The graphics.Color sample(core.geometry.Point coords) function can be called both on the CPU and the GPU to sample textures. As such, applying a texture to geometry can be done with a pixel shader that looks like below (assumes that Intermediate has a tex member that stores texture coordinates, and that the pipeline has a texture named texture).

use ui:s3d;

pixel shader for TexturePipeline: Output pixelShader(Intermediate point) {
    Color texColor = texture.sample(point.tex);
    Output(texColor);
}

Models

The 3D library contains the class ui.s3d.Model, which represents some 3D model that can be rendered. In essence, it wraps an index buffer and a vertex buffer together to provide a standardized representation for exchanging geometry and some rudimentary operations.
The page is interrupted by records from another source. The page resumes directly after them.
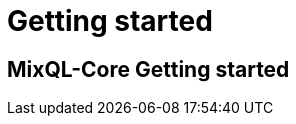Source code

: = Getting started
:navtitle: Getting started
:keywords: sql, engine, spark, protobuf
:description: MixQL-Core Getting started

== {description}


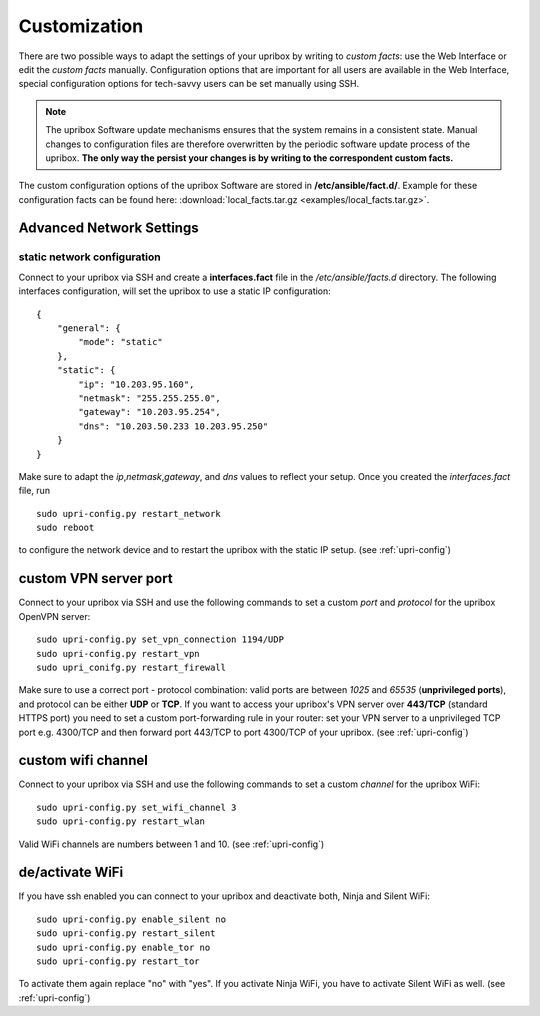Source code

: .. _customization:

#############
Customization
#############

There are two possible ways to adapt the settings of your upribox by writing
to *custom facts*: use the Web Interface or edit the *custom facts* manually.
Configuration options that are important for all users are available in the Web
Interface, special configuration options for tech-savvy users can be set manually
using SSH.

.. note::
    The upribox Software update mechanisms ensures that the system remains in a
    consistent state. Manual changes to configuration files
    are therefore overwritten by the periodic software update process of the upribox.
    **The only way the persist your changes is by writing to the correspondent custom facts.**

The custom configuration options of the upribox Software are stored in **/etc/ansible/fact.d/**.
Example for these configuration facts can be found here: :download:`local_facts.tar.gz <examples/local_facts.tar.gz>`.

*************************
Advanced Network Settings
*************************

static network configuration
============================

Connect to your upribox via SSH and create a **interfaces.fact** file in
the */etc/ansible/facts.d* directory. The following interfaces
configuration, will set the upribox to use a static IP configuration:

::

    {
        "general": {
            "mode": "static"
        },
        "static": {
            "ip": "10.203.95.160",
            "netmask": "255.255.255.0",
            "gateway": "10.203.95.254",
            "dns": "10.203.50.233 10.203.95.250"
        }
    }

Make sure to adapt the *ip*,\ *netmask*,\ *gateway*, and *dns* values to
reflect your setup. Once you created the *interfaces.fact* file, run

::

    sudo upri-config.py restart_network
    sudo reboot

to configure the network device and to restart the upribox with the static IP
setup. (see :ref:`upri-config`)

**********************
custom VPN server port
**********************

Connect to your upribox via SSH and use the
following commands to set a custom *port* and *protocol* for the upribox
OpenVPN server:

::

    sudo upri-config.py set_vpn_connection 1194/UDP
    sudo upri-config.py restart_vpn
    sudo upri_conifg.py restart_firewall

Make sure to use a correct port - protocol combination: valid ports are
between *1025* and *65535* (**unprivileged ports**), and protocol can be
either **UDP** or **TCP**. If you want to access your upribox's VPN
server over **443/TCP** (standard HTTPS port) you need to set a custom
port-forwarding rule in your router: set your VPN server to a
unprivileged TCP port e.g. 4300/TCP and then forward port 443/TCP to
port 4300/TCP of your upribox. (see :ref:`upri-config`)

*******************
custom wifi channel
*******************

Connect to your upribox via SSH and use the
following commands to set a custom *channel* for the upribox
WiFi:

::

    sudo upri-config.py set_wifi_channel 3
    sudo upri-config.py restart_wlan

Valid WiFi channels are numbers between 1 and 10. (see :ref:`upri-config`)

****************
de/activate WiFi
****************

If you have ssh enabled you can connect to your upribox and deactivate both, Ninja and Silent WiFi:

::

    sudo upri-config.py enable_silent no
    sudo upri-config.py restart_silent
    sudo upri-config.py enable_tor no
    sudo upri-config.py restart_tor

To activate them again replace "no" with "yes". If you activate Ninja WiFi, you have to activate Silent WiFi as well. (see :ref:`upri-config`)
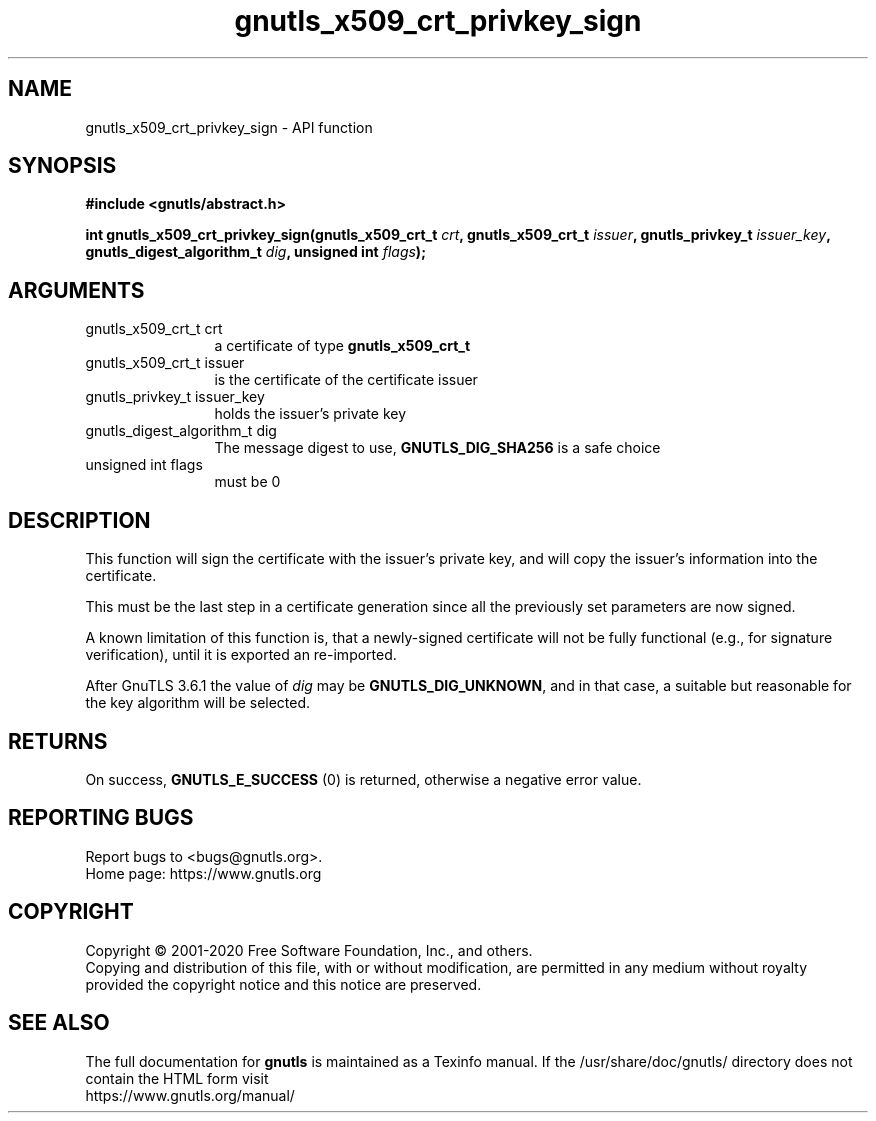 .\" DO NOT MODIFY THIS FILE!  It was generated by gdoc.
.TH "gnutls_x509_crt_privkey_sign" 3 "3.6.13" "gnutls" "gnutls"
.SH NAME
gnutls_x509_crt_privkey_sign \- API function
.SH SYNOPSIS
.B #include <gnutls/abstract.h>
.sp
.BI "int gnutls_x509_crt_privkey_sign(gnutls_x509_crt_t " crt ", gnutls_x509_crt_t " issuer ", gnutls_privkey_t " issuer_key ", gnutls_digest_algorithm_t " dig ", unsigned int " flags ");"
.SH ARGUMENTS
.IP "gnutls_x509_crt_t crt" 12
a certificate of type \fBgnutls_x509_crt_t\fP
.IP "gnutls_x509_crt_t issuer" 12
is the certificate of the certificate issuer
.IP "gnutls_privkey_t issuer_key" 12
holds the issuer's private key
.IP "gnutls_digest_algorithm_t dig" 12
The message digest to use, \fBGNUTLS_DIG_SHA256\fP is a safe choice
.IP "unsigned int flags" 12
must be 0
.SH "DESCRIPTION"
This function will sign the certificate with the issuer's private key, and
will copy the issuer's information into the certificate.

This must be the last step in a certificate generation since all
the previously set parameters are now signed.

A known limitation of this function is, that a newly\-signed certificate will not
be fully functional (e.g., for signature verification), until it
is exported an re\-imported.

After GnuTLS 3.6.1 the value of  \fIdig\fP may be \fBGNUTLS_DIG_UNKNOWN\fP,
and in that case, a suitable but reasonable for the key algorithm will be selected.
.SH "RETURNS"
On success, \fBGNUTLS_E_SUCCESS\fP (0) is returned, otherwise a
negative error value.
.SH "REPORTING BUGS"
Report bugs to <bugs@gnutls.org>.
.br
Home page: https://www.gnutls.org

.SH COPYRIGHT
Copyright \(co 2001-2020 Free Software Foundation, Inc., and others.
.br
Copying and distribution of this file, with or without modification,
are permitted in any medium without royalty provided the copyright
notice and this notice are preserved.
.SH "SEE ALSO"
The full documentation for
.B gnutls
is maintained as a Texinfo manual.
If the /usr/share/doc/gnutls/
directory does not contain the HTML form visit
.B
.IP https://www.gnutls.org/manual/
.PP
The ui.s3d.Model class has the following members:

ui.s3d.VertexBuffer<ui.s3d.Vertex> vertices
Vertex buffer containing all vertices in the model.
ui.s3d.IndexBuffer indices
Index buffer containing the indices in the model.
void append(ui.s3d.Model n)
Append another model to this one.
ui.s3d.Model transform(core.geometry.Transform tfm)
Translate the model. Return the object itself to allow chaining things.
void color(graphics.Color c)
Set the color for all vertices (assign function).
ui.s3d.Model withColor(graphics.Color c)
Set the color of this model, and return it to allow chaining operations.
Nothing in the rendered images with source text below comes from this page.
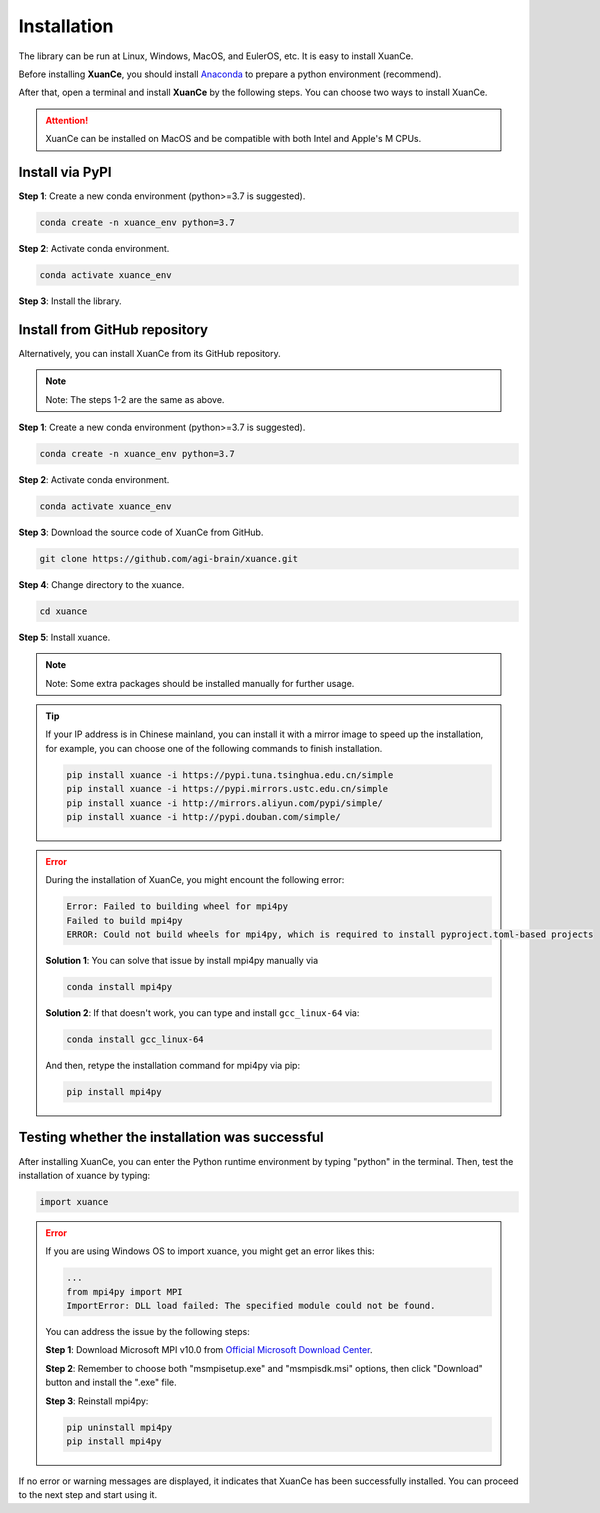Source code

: Installation
===========================

The library can be run at Linux, Windows, MacOS, and EulerOS, etc. It is easy to install XuanCe.

Before installing **XuanCe**, you should install Anaconda_ to prepare a python environment (recommend).

After that, open a terminal and install **XuanCe** by the following steps.
You can choose two ways to install XuanCe.

.. attention::

    XuanCe can be installed on MacOS and be compatible with both Intel and Apple's M CPUs.

Install via PyPI
---------------------------------------------

**Step 1**: Create a new conda environment (python>=3.7 is suggested).

.. code-block:: bash

    conda create -n xuance_env python=3.7

**Step 2**: Activate conda environment.

.. code-block:: bash
    
    conda activate xuance_env

**Step 3**: Install the library.

.. tabs::

    .. tab:: No DL toolbox

        .. code-block:: bash

            pip install xuance

    .. tab:: PyTorch

        .. code-block:: bash

            pip install xuance[torch]

    .. tab:: TensorFlow

        .. code-block:: bash

            pip install xuance[tensorflow]

    .. tab:: MindSpore

        .. code-block:: bash

            pip install xuance[mindspore]

    .. tab:: All DL toolbox

        .. code-block:: bash

            pip install xuance[all]

    .. tab:: Atari

        .. code-block:: bash

            pip install xuance[atari]

    .. tab:: Box2D

        .. code-block:: bash

            pip install xuance[box2d]


Install from GitHub repository
---------------------------------------------

Alternatively, you can install XuanCe from its GitHub repository.

.. note::

    Note: The steps 1-2 are the same as above.

**Step 1**: Create a new conda environment (python>=3.7 is suggested).

.. code-block:: bash

    conda create -n xuance_env python=3.7

**Step 2**: Activate conda environment.

.. code-block:: bash

    conda activate xuance_env

**Step 3**: Download the source code of XuanCe from GitHub.

.. code-block:: bash

    git clone https://github.com/agi-brain/xuance.git

**Step 4**: Change directory to the xuance.

.. code-block:: bash

    cd xuance

**Step 5**: Install xuance.

.. tabs::

    .. tab:: No DL toolbox

        .. code-block:: bash

            pip install -e .

    .. tab:: PyTorch

        .. code-block:: bash

            pip install -e .[torch]

    .. tab:: TensorFlow

        .. code-block:: bash

            pip install -e .[tensorflow]

    .. tab:: MindSpore

        .. code-block:: bash

            pip install -e .[mindspore]

    .. tab:: All DL toolbox

        .. code-block:: bash

            pip install -e .[all]

    .. tab:: Atari

        .. code-block:: bash

            pip install -e .[atari]

    .. tab:: Box2D

        .. code-block:: bash

            pip install -e .[box2d]

.. note::

    Note: Some extra packages should be installed manually for further usage.

.. tip::

    If your IP address is in Chinese mainland, you can install it with a mirror image to speed up the installation,
    for example, you can choose one of the following commands to finish installation.

    .. code-block:: bash

        pip install xuance -i https://pypi.tuna.tsinghua.edu.cn/simple
        pip install xuance -i https://pypi.mirrors.ustc.edu.cn/simple
        pip install xuance -i http://mirrors.aliyun.com/pypi/simple/
        pip install xuance -i http://pypi.douban.com/simple/

.. error::

    During the installation of XuanCe, you might encount the following error:

    .. code-block:: bash

        Error: Failed to building wheel for mpi4py
        Failed to build mpi4py
        ERROR: Could not build wheels for mpi4py, which is required to install pyproject.toml-based projects

    **Solution 1**: You can solve that issue by install mpi4py manually via

    .. code-block:: bash

        conda install mpi4py

    **Solution 2**: If that doesn't work, you can type and install ``gcc_linux-64`` via:

    .. code-block:: bash

        conda install gcc_linux-64

    And then, retype the installation command for mpi4py via pip:

    .. code-block:: bash

        pip install mpi4py


.. _Anaconda: https://www.anaconda.com/download
.. _PyTorch: https://pytorch.org/get-started/locally/
.. _TensorFlow2: https://www.tensorflow.org/install
.. _MindSpore: https://www.mindspore.cn/install/en

Testing whether the installation was successful
--------------------------------------------------------------------

After installing XuanCe, you can enter the Python runtime environment by typing "python" in the terminal.
Then, test the installation of xuance by typing:

.. code-block:: python

    import xuance


.. error::

    If you are using Windows OS to import xuance, you might get an error likes this:

    .. code-block:: bash

        ...
        from mpi4py import MPI
        ImportError: DLL load failed: The specified module could not be found.

    You can address the issue by the following steps:

    **Step 1**: Download Microsoft MPI v10.0 from `Official Microsoft Download Center <https://www.microsoft.com/en-us/download/details.aspx?id=57467>`_.

    **Step 2**: Remember to choose both "msmpisetup.exe" and "msmpisdk.msi" options, then click "Download" button and install the ".exe" file.

    **Step 3**: Reinstall mpi4py:

    .. code-block:: bash

        pip uninstall mpi4py
        pip install mpi4py


If no error or warning messages are displayed, it indicates that XuanCe has been successfully installed.
You can proceed to the next step and start using it.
It also provides the following static member functions to create some standard 3D shapes:

ui.s3d.Model cube(core.Float size)
Create a cube with the specified size centered at 0, 0, 0.
ui.s3d.Model unitCube()
Create a unit cube centered at 0, 0, 0.
ui.s3d.Model sphere(core.Float radius, core.Nat sectors, core.Nat stacks)
Create a sphere centered at 0, 0, 0.
ui.s3d.Model unitSphere(core.Nat sectors, core.Nat stacks)
Create a unit sphere centered at 0, 0, 0.

It is also possible to load 3D models from .obj files using the loadObj function:

ui.s3d.Model loadOBJ(core.io.Url file)
Load 3D object from an .obj file.
ui.s3d.Model loadOBJ(core.io.IStream from)
Load a 3D object from an .obj file.

The model uses the vertex type ui.s3d.Vertex, which has the following members:

core.geometry.Vector pos
Vertex position.
core.geometry.Vector normal
Vertex normal. Assumed to be normalized to length 1.
graphics.Color color
Vertex color.
core.geometry.Point tex
Texture coordinate. Each coordinate is normally between 0 and 1.

Example usage

The tutorials section of the documentation contains a few examples of how to use the 3D part of the UI library to render some simple geometry and apply some simple effects.